To gauge the effects of price on the global economy, it’s helpful to understand how we got here. Three big factors came together to drive oil prices down: The first was the strong dollar, which has been on a tear against other world currencies since 2013. Since commodity trades are denominated in dollars, the strong dollar put downward pressure on all commodity prices, including oil, gold, copper, silver, steel and virtually everything that comes out of or is grown in the ground.

The strong dollar got the price ball rolling downhill but other factors conspired to accelerate the downward trend. The Chinese economy hit a soft spot and China reduced its use of oil. Normally the market reacts to an increase in supply by scaling back production but OPEC, the world’s largest oil producer, did not want to scale back production and the oversupply soon became a glut and prices cratered. Right about the same time the oversupply kicked in, the amount of domestic oil production in the United States really started to pick up, largely due to hydraulic fracturing and tar sands extraction.

Also about this time, the world made a deal with Iran to lift the economic sanctions in exchange for them dropping their nuclear ambitions. Iran and Saudi Arabia are both religious and sectarian enemies and Saudi Arabia saw low oil prices as a way to hurt Iran.

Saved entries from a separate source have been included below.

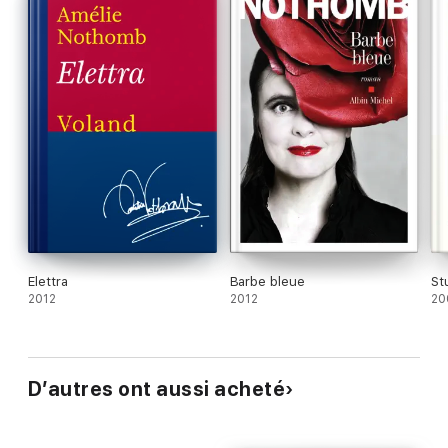
Elettra
Barbe bleue
St
2012
2012
20
D’autres ont aussi acheté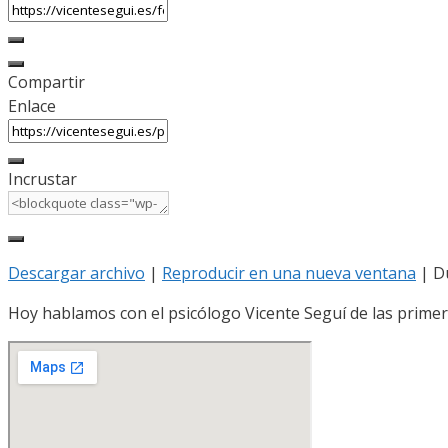
Compartir
Enlace
Incrustar
Descargar archivo
|
Reproducir en una nueva ventana
|
D
Hoy hablamos con el psicólogo Vicente Seguí de las primera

How low can oil prices go? Some analysts believe $20 a barrel oil is not out of the picture sometime in 2016.

Liquidity Dries Up

Many countries depend on oil to fuel their economies, including Mexico, Venezuela, Brazil and Russia. Without the flow of oil dollars, the financial position of oil dependent countries has become precarious. Venezuela was reduced to trading oil for paper products and the effect has been brutal on the Russian currency, the ruble. In the new connected global economy that is a huge drag on growth, ironically exacerbating the oil supply problem.

Exploration Reduced

With oil prices this low oil companies can’t afford to spend a lot exploring for new sources and, with supplies this high, there’s no real point stretching to pull more oil out of the ground. Oil companies will quickly curtail their efforts to locate and extract new deposits. Most of the projects producing new oil today were started when oil was $100 a barrel. At $30 a barrel no one in their right mind would fund a new oil extraction plant.

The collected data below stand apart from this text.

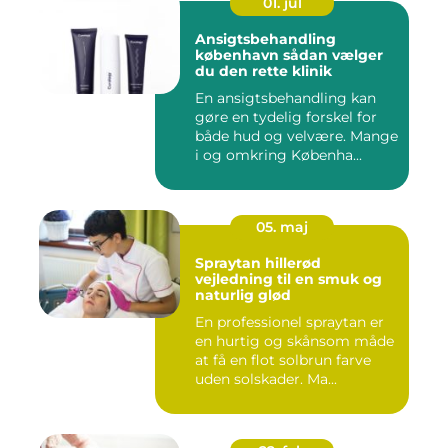
01. jul
Ansigtsbehandling
københavn sådan vælger
du den rette klinik
En ansigtsbehandling kan
gøre en tydelig forskel for
både hud og velvære. Mange
i og omkring Københa...
05. maj
Spraytan hillerød
vejledning til en smuk og
naturlig glød
En professionel spraytan er
en hurtig og skånsom måde
at få en flot solbrun farve
uden solskader. Ma...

Defaults and Layoffs Ahead

So far U.S. oil producers have been tenacious hanging in there but that can’t last. If prices continue to fall and stay low, we’ll see a raft of oil company defaults. The oil industry has already been blasted by layoffs, which could result in negative job growth numbers for Texas; North Dakota’s in the same boat. Oil company defaults will create new pools of unemployed with a very specific set of skills that are not widely in demand. These aren’t just unemployed people, they’re potentially the long-term unemployed.

When the gas pump says $2/gallon, it’s easy for consumers to forget how fast that price can change. Few today remember the devastating effect of the Arab Oil Embargo of the 1970s, but anyone who lived through it remembers how bad it was in those days. We could be setting ourselves up all over again for another 1970s style fuel shock. Remember, it only took us eighteen months to get to $2/gallon gasoline.